Zuletzt bleibt noch der ewige Hype um den Deutschen Spargel zu klären. Deutscher Spargel schmeckt eigenltich genauso wie griechischer oder spanischer Spargel – nach Spargel. Das ist aber auch ein  bisschen so als würde man sagen, englisches Bier schmeckt halt wie deutsches Bier nach Bier – besteht ja auch irgendwo nur aus Hopfen und Malz. Der Unterschied liegt tatsächlich beim Spargel nicht so sehr im Geschmack als in der Qualität. Der in Deutschland gezogene Spargel wächst auf freier Fläche, in dafür geeignetem Boden und wird per Hand ordentlich gestochen. Er landet direkt am Stechtag im Verkauf und bietet daher vor allem  absolute Frische. Das Gemüse, was einen Transportweg von mehreren Hundert Kilometern zurückgelegt hat, kann damit nicht mehr dienen. Dieser Spargel wird schonmal schnell holzig, oder bricht beim Schälen auseinander. Oft hat man am Ende mehr Abschnitt und Schale als schieren Spargel über. Dafür zahlt man für’s Pfund eben auch nur 2,99€. Meiner Meinung nach kann man das mal durchaus machen, wenn es um eine Suppeneinlage oder ähnliches geht.

Ich wurde vor einigen Wochen im Aldi an der Kasse von eienm älteren Herren hinter mir angesprochen. Ich hatte einen Bund frischen weißen Spargel aus Peru mitgenommen (als Suppeneinlage für eine leckere Lübecker Hochzeitssuppe) und wurde irritiert bestaunt, dass es zu seiner Zeit sowas noch nicht gab, Spargel Ende März. In seinem Einkauf lagen Paprika und Kiwis. Dass die Ende März in Deutschland Saison haben wage ich schwer zu bezweifeln.

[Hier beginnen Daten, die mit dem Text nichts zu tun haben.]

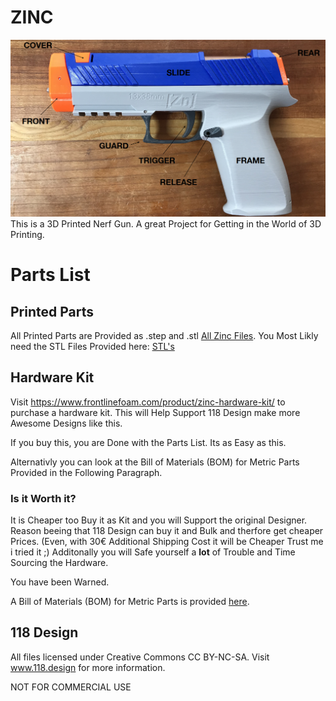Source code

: # ZINC

![](assets/Part_Names.png)
This is a 3D Printed Nerf Gun.
A great Project for Getting in the World of 3D Printing.

# Parts List

## Printed Parts
All Printed Parts are Provided as .step and .stl [All Zinc Files](Zinc_Files/Current/).
You Most Likly need the STL Files Provided here: [STL's](Zinc_Files/Current/STL/)

## Hardware Kit
Visit https://www.frontlinefoam.com/product/zinc-hardware-kit/ to purchase a hardware kit. 
This will Help Support 118 Design make more Awesome Designs like this.

If you buy this, you are Done with the Parts List.
Its as Easy as this.

Alternativly you can look at the Bill of Materials (BOM) for Metric Parts Provided in the Following Paragraph.

### Is it Worth it?
It is Cheaper too Buy it as Kit and you will Support the original Designer.
Reason beeing that 118 Design can buy it and Bulk and therfore get cheaper Prices.
(Even, with 30€ Additional Shipping Cost it will be Cheaper Trust me i tried it ;)
Additonally you will Safe yourself a **lot** of Trouble and Time Sourcing the Hardware.

You have been Warned.

A Bill of Materials (BOM) for Metric Parts is provided [here](BOM_Metric.md).

## 118 Design
All files licensed under Creative Commons CC BY-NC-SA.
Visit www.118.design for more information.

NOT FOR COMMERCIAL USE
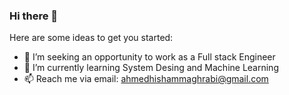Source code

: ### Hi there 👋

Here are some ideas to get you started:

- 🔭 I’m seeking an opportunity to work as a Full stack Engineer
- 🌱 I’m currently learning System Desing and Machine Learning
- 📫 Reach me via email: ahmedhishammaghrabi@gmail.com

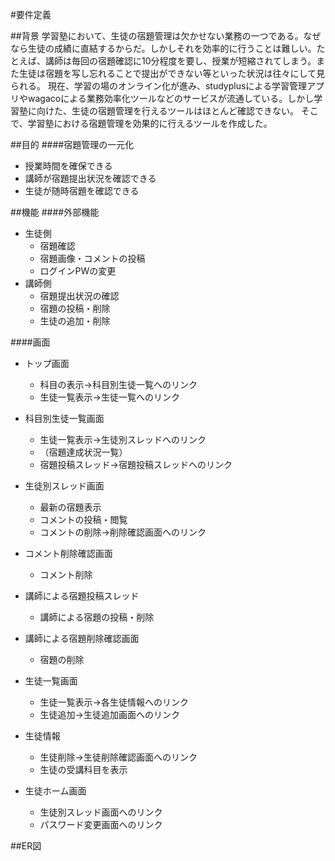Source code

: #要件定義

##背景
学習塾において、生徒の宿題管理は欠かせない業務の一つである。なぜなら生徒の成績に直結するからだ。しかしそれを効率的に行うことは難しい。たとえば、講師は毎回の宿題確認に10分程度を要し、授業が短縮されてしまう。また生徒は宿題を写し忘れることで提出ができない等といった状況は往々にして見られる。
現在、学習の場のオンライン化が進み、studyplusによる学習管理アプリやwagacoによる業務効率化ツールなどのサービスが流通している。しかし学習塾に向けた、生徒の宿題管理を行えるツールはほとんど確認できない。
そこで、学習塾における宿題管理を効果的に行えるツールを作成した。

##目的
####宿題管理の一元化  
  - 授業時間を確保できる  
  - 講師が宿題提出状況を確認できる
  - 生徒が随時宿題を確認できる  

##機能
####外部機能  
- 生徒側  
  - 宿題確認  
  - 宿題画像・コメントの投稿  
  - ログインPWの変更
- 講師側  
  - 宿題提出状況の確認
  - 宿題の投稿・削除  
  - 生徒の追加・削除  
  
####画面
- トップ画面  
  - 科目の表示→科目別生徒一覧へのリンク  
  - 生徒一覧表示→生徒一覧へのリンク  
    
  
- 科目別生徒一覧画面  
  - 生徒一覧表示→生徒別スレッドへのリンク  
  - （宿題達成状況一覧）  
  - 宿題投稿スレッド→宿題投稿スレッドへのリンク  
  

- 生徒別スレッド画面  
  - 最新の宿題表示  
  - コメントの投稿・閲覧  
  - コメントの削除→削除確認画面へのリンク  


- コメント削除確認画面
  - コメント削除


- 講師による宿題投稿スレッド  
  - 講師による宿題の投稿・削除  


- 講師による宿題削除確認画面
  - 宿題の削除


- 生徒一覧画面
  - 生徒一覧表示→各生徒情報へのリンク  
  - 生徒追加→生徒追加画面へのリンク  


- 生徒情報  
  - 生徒削除→生徒削除確認画面へのリンク
  - 生徒の受講科目を表示  


- 生徒ホーム画面  
  - 生徒別スレッド画面へのリンク  
  - パスワード変更画面へのリンク  

##ER図  

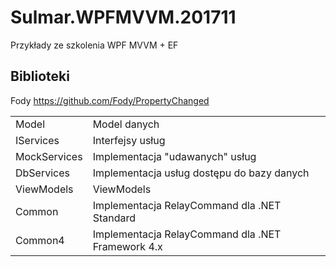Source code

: # Sulmar.WPFMVVM.201711
Przykłady ze szkolenia WPF MVVM + EF



## Biblioteki
Fody https://github.com/Fody/PropertyChanged


|   |   |
|---|---|
| Model  | Model danych   |
| IServices | Interfejsy usług   |
| MockServices  | Implementacja "udawanych" usług   |
| DbServices  | Implementacja usług dostępu do bazy danych  |
| ViewModels  | ViewModels |
| Common  | Implementacja RelayCommand dla .NET Standard |
| Common4  | Implementacja RelayCommand dla .NET Framework 4.x |
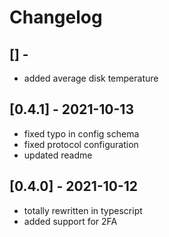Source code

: # Changelog

## [] -
- added average disk temperature

## [0.4.1] - 2021-10-13
- fixed typo in config schema
- fixed protocol configuration
- updated readme

## [0.4.0] - 2021-10-12
- totally rewritten in typescript
- added support for 2FA
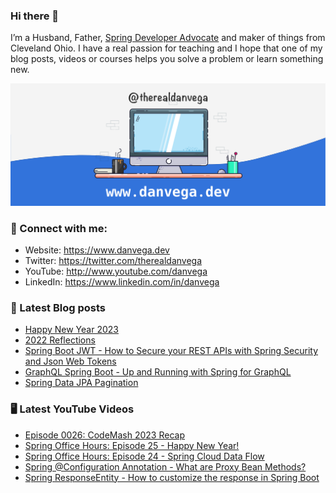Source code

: ### Hi there 👋

I’m a Husband, Father, [Spring Developer Advocate](https://tanzu.vmware.com/developer/advocates/) and maker of things from Cleveland Ohio. I have a real passion for teaching and I hope that one of my blog posts, videos or courses helps you solve a problem or learn something new.

![Profile Header](./github_profile_header.png)

### 🤝 Connect with me:

- Website: https://www.danvega.dev
- Twitter: https://twitter.com/therealdanvega
- YouTube: http://www.youtube.com/danvega
- LinkedIn: https://www.linkedin.com/in/danvega

### 📝 Latest Blog posts

<!-- BLOG-POST-LIST:START -->
- [Happy New Year 2023](https://www.danvega.dev/blog/2023/01/01/happy-new-year-2023)
- [2022 Reflections](https://www.danvega.dev/blog/2022/12/29/2022-reflections)
- [Spring Boot JWT - How to Secure your REST APIs with Spring Security and Json Web Tokens](https://www.danvega.dev/blog/2022/09/06/spring-security-jwt)
- [GraphQL Spring Boot - Up and Running with Spring for GraphQL](https://www.danvega.dev/blog/2022/05/17/spring-for-graphql)
- [Spring Data JPA Pagination](https://www.danvega.dev/blog/2022/05/12/spring-data-jpa-pagination)
<!-- BLOG-POST-LIST:END -->

### 🖥 Latest YouTube Videos

<!-- YOUTUBE:START -->
- [Episode 0026: CodeMash 2023 Recap](https://www.youtube.com/watch?v=kUvcn0I8xGU)
- [Spring Office Hours: Episode 25 - Happy New Year!](https://www.youtube.com/watch?v=xdUksyOtt4w)
- [Spring Office Hours: Episode 24 - Spring Cloud Data Flow](https://www.youtube.com/watch?v=4bNd7Iej0e0)
- [Spring @Configuration Annotation - What are Proxy Bean Methods?](https://www.youtube.com/watch?v=VoK6-OiSPu4)
- [Spring ResponseEntity -  How to customize the response in Spring Boot](https://www.youtube.com/watch?v=B5Zrn1Tzyqw)
<!-- YOUTUBE:END -->
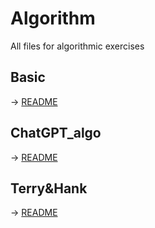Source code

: # Algorithm
All files for algorithmic exercises

## Basic
-> [README](Basic/README.MD)

## ChatGPT_algo
-> [README](ChatGPT_algo/README.MD)

## Terry&Hank
-> [README](Terry&Hank/README.md)
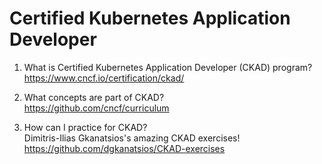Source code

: # Certified Kubernetes Application Developer

1. What is Certified Kubernetes Application Developer (CKAD) program? <br>
https://www.cncf.io/certification/ckad/

2. What concepts are part of CKAD? <br> https://github.com/cncf/curriculum

3. How can I practice for CKAD? <br>
Dimitris-Ilias Gkanatsios's amazing CKAD exercises! <br> https://github.com/dgkanatsios/CKAD-exercises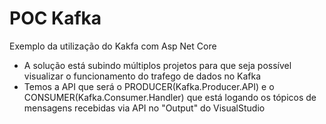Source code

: # POC Kafka
Exemplo da utilização do Kakfa com Asp Net Core

* A solução está subindo múltiplos projetos para que seja possível visualizar o funcionamento do trafego de dados no Kafka
* Temos a API que será o PRODUCER(Kafka.Producer.API) e o CONSUMER(Kafka.Consumer.Handler) que está logando os tópicos de mensagens recebidas via API no "Output" do VisualStudio
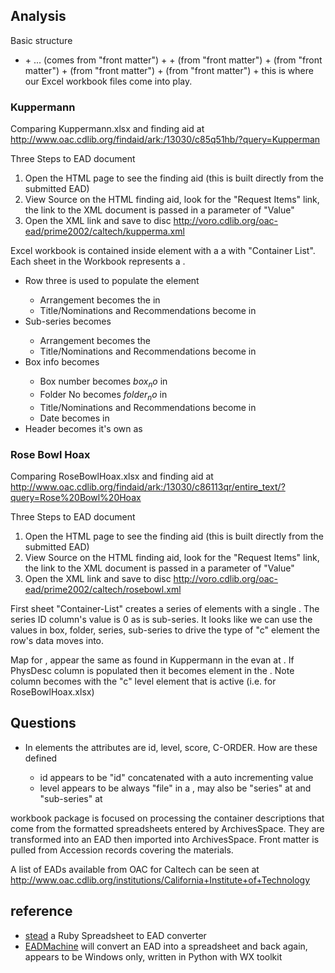 
## Analysis

Basic structure

+ <ead>
    + <eadheader> ... (comes from "front matter")
    + <archdesc>
        + <did> (from "front matter")
        + <accessrestrict> (from "front matter")
        + <unrestricted> (from "front matter")
        + <prefercite> (from "front matter")
        + <dsc> this is where our Excel workbook files come into play.


### Kuppermann

Comparing Kuppermann.xlsx and finding aid at http://www.oac.cdlib.org/findaid/ark:/13030/c85q51hb/?query=Kupperman

Three Steps to EAD document

1. Open the HTML page to see the finding aid (this is built directly from the submitted EAD)
2. View Source on the HTML finding aid, look for the "Request Items" link, the link to the XML document is passed in a parameter of "Value"
3. Open the XML link and save to disc http://voro.cdlib.org/oac-ead/prime2002/caltech/kupperma.xml

Excel workbook is contained inside <dsc> element with a a <head> with "Container List".
Each sheet in the Workbook represents a <c01>.

+ Row three is used to populate the <c01> element
    + Arrangement becomes the <unitid/> in <did>
    + Title/Nominations and Recommendations become <unittitle/> in <did>
+ Sub-series becomes <c02>
    + Arrangement becomes the <unitid/>
    + Title/Nominations and Recommendations become <unittitle/> in <did>
+ Box info becomes <c03>
    + Box number becomes <container type="box" label="Box ">$box_no$</container> in <did>
    + Folder No becomes <container type="folder" label="Folder ">$folder_no$</container> in <did>
    + Title/Nominations and Recommendations become <unittitle/> in <did>
    + Date becomes <unitdate> in <did>
+ Header becomes it's own <c03><did> as <unittitle/>

### Rose Bowl Hoax

Comparing RoseBowlHoax.xlsx and finding aid at http://www.oac.cdlib.org/findaid/ark:/13030/c86113qr/entire_text/?query=Rose%20Bowl%20Hoax

Three Steps to EAD document

1. Open the HTML page to see the finding aid (this is built directly from the submitted EAD)
2. View Source on the HTML finding aid, look for the "Request Items" link, the link to the XML document is passed in a parameter of "Value"
3. Open the XML link and save to disc http://voro.cdlib.org/oac-ead/prime2002/caltech/rosebowl.xml

First sheet "Container-List" creates a series of <c01> elements with a single <did>. The series ID column's value is 0 as
is sub-series. It looks like we can use the values in box, folder, series, sub-series to drive the type of "c" element the
row's data moves into.

Map for <unittitle>, <unitdate> appear the same as found in Kuppermann in the <did> evan at <c01>. If PhysDesc column is
populated then it becomes <physdesc> element in the <did>. Note column becomes <note> with the "c" level element that is
active (i.e. <c01> for RoseBowlHoax.xlsx)


## Questions

+ In <c02> elements the attributes are id, level, score, C-ORDER. How are these defined
    + id appears to be "id" concatenated with a auto incrementing value
    + level appears to be always "file" in a <co3>, may also be "series" at <c01> and "sub-series" at <c02>

workbook package is focused on processing the container descriptions that come from the formatted spreadsheets entered by ArchivesSpace. They
are transformed into an EAD then imported into ArchivesSpace.  Front matter is pulled from Accession records covering the materials.

A list of EADs available from OAC for Caltech can be seen at http://www.oac.cdlib.org/institutions/California+Institute+of+Technology

## reference

+ [stead](https://github.com/jronallo/stead) a Ruby Spreadsheet to EAD converter
+ [EADMachine](https://github.com/gwiedeman/eadmachine) will convert an EAD into a spreadsheet and back again, appears to be Windows only, written in Python with WX toolkit
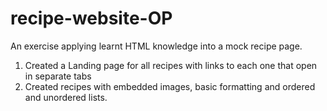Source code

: # recipe-website-OP
An exercise applying learnt HTML knowledge into a mock recipe page.
1. Created a Landing page for all recipes with links to each one that open in separate tabs
2. Created recipes with embedded images, basic formatting and ordered and unordered lists.
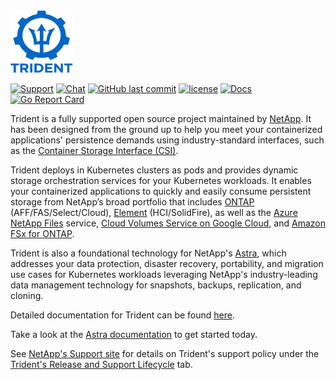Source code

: <img src="logo.png" alt="NetApp Trident" width="100" height="100">

[![Support](https://img.shields.io/badge/support-official-0067C5.svg)](http://mysupport.netapp.com/info/web/ECMLP2619434.html)
[![Chat](https://img.shields.io/badge/chat-slack-4C9689.svg)](http://netapp.io/slack/)
[![GitHub last commit](https://img.shields.io/github/last-commit/netapp/trident.svg)](https://github.com/NetApp/trident/commits)
[![license](https://img.shields.io/github/license/netapp/trident.svg)](LICENSE)
[![Docs](https://img.shields.io/badge/docs-official-0067C5.svg)](https://docs.netapp.com/us-en/trident/index.html)
[![Go Report Card](https://goreportcard.com/badge/github.com/netapp/trident)](https://goreportcard.com/report/github.com/netapp/trident)

Trident is a fully supported open source project maintained by [NetApp](https://www.netapp.com). It has been designed
from the ground up to help you meet your containerized applications' persistence demands using industry-standard
interfaces, such as the [Container Storage Interface (CSI)](https://kubernetes-csi.github.io/docs/introduction.html).

Trident deploys in Kubernetes clusters as pods and provides dynamic storage orchestration services for your Kubernetes workloads. It enables your containerized applications to quickly and easily consume persistent storage from NetApp’s broad portfolio that
includes [ONTAP](https://www.netapp.com/data-management/ontap-data-management-software) (AFF/FAS/Select/Cloud), [Element](https://www.netapp.com/data-management/element-software) (HCI/SolidFire), as well as the [Azure NetApp Files](https://cloud.netapp.com/azure-netapp-files)
service, [Cloud Volumes Service on Google Cloud](https://cloud.netapp.com/cloud-volumes-service-for-gcp), and [Amazon FSx for ONTAP](https://cloud.netapp.com/fsx-for-ontap).

Trident is also a foundational technology for NetApp's [Astra](http://cloud.netapp.com/Astra), which addresses your data protection, disaster recovery, portability, and migration use cases for
Kubernetes workloads leveraging NetApp's industry-leading data management technology for snapshots, backups, replication, and cloning.

Detailed documentation for Trident can be found [here](https://docs.netapp.com/us-en/trident/index.html).

Take a look at the [Astra documentation](https://docs.netapp.com/us-en/astra/) to get started today.

See [NetApp's Support site](https://mysupport.netapp.com/site/info/version-support) for details on Trident's support policy under the [Trident's Release and Support Lifecycle](https://mysupport.netapp.com/site/info/trident-support) tab.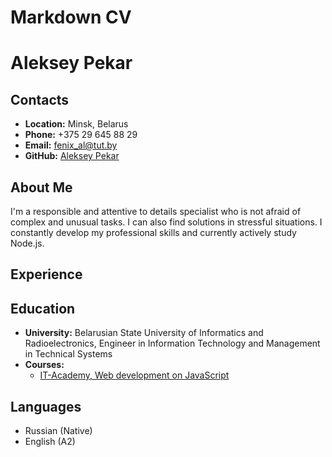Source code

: # Markdown CV

# __Aleksey Pekar__

## __Contacts__
- __Location:__ Minsk, Belarus
- __Phone:__ +375 29 645 88 29
- __Email:__ fenix_al@tut.by
- __GitHub:__ [Aleksey Pekar](https://github.com/fenixAlex88)

## __About Me__
I'm a responsible and attentive to details specialist who is not afraid of complex and unusual tasks. I can also find solutions in stressful situations. I constantly develop my professional skills and currently actively study Node.js.

## __Experience__

## __Education__ 
- __University:__ Belarusian State University of Informatics and Radioelectronics, Engineer in Information Technology and
Management in Technical Systems
- __Courses:__
  - [IT-Academy, Web development on JavaScript](https://www.it-academy.by/course/front-end-developer/razrabotka-veb-prilozheniy-na-javascript/)

## __Languages__
- Russian (Native)
- English (A2)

Diese Pseudo-Gutmensch-Mentalität á la Spargel kauf ich nur aus Deutschland, aber nicht einmal gucken, dass selbst im Hochsommer das Discountergemüse importiert ist… argh. Irgendwann hab ich mein riesiges Stück land in Italien und lebe von der Subsistenzwirtschaft, dann brauch ich mich auch nicht mehr im Supermarkt über andere ärgern.